• Problem:
Transcribe all of the entries below exactly. Leave out the pictures.

• Data supplied:
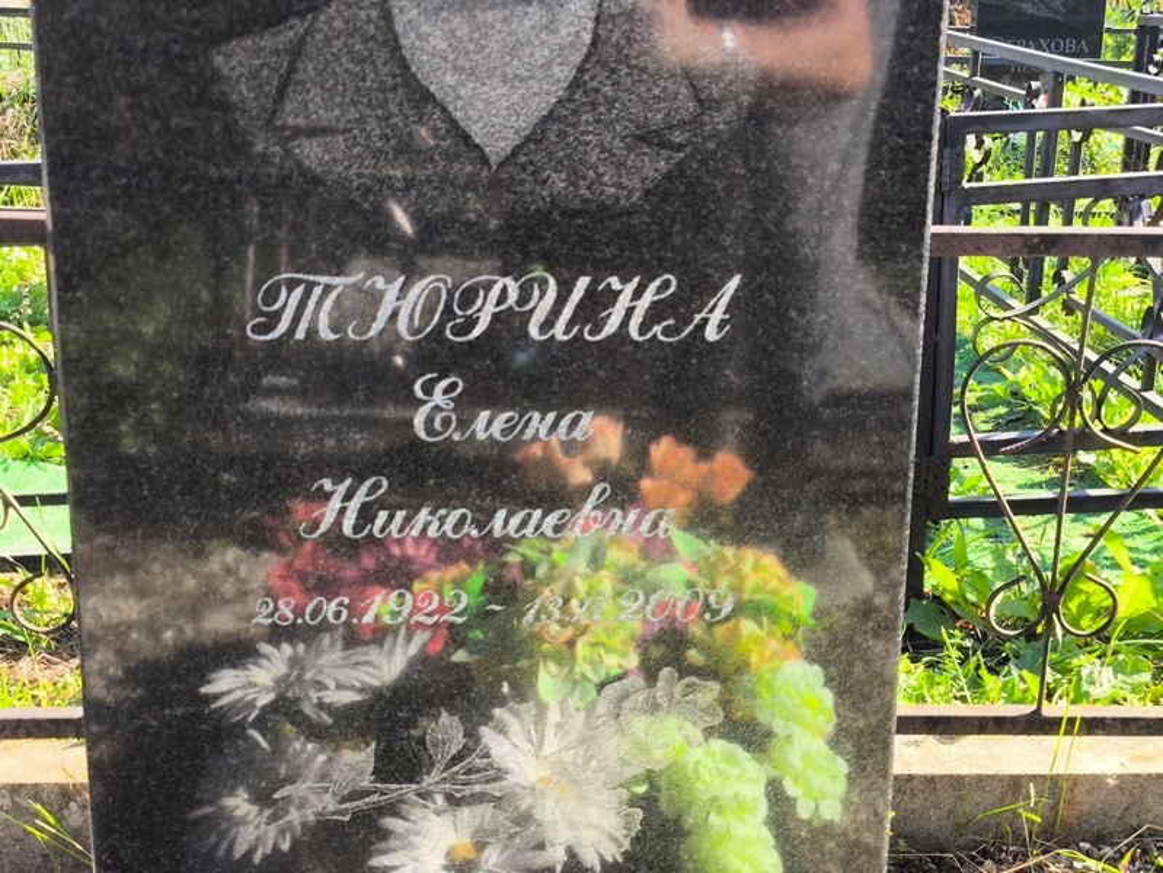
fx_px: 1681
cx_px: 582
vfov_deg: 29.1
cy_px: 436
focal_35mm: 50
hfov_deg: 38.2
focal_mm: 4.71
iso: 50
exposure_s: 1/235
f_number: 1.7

• Written answer:
fx_px: 1681
cx_px: 582
vfov_deg: 29.1
cy_px: 436
focal_35mm: 50
hfov_deg: 38.2
focal_mm: 4.71
iso: 50
exposure_s: 1/235
f_number: 1.7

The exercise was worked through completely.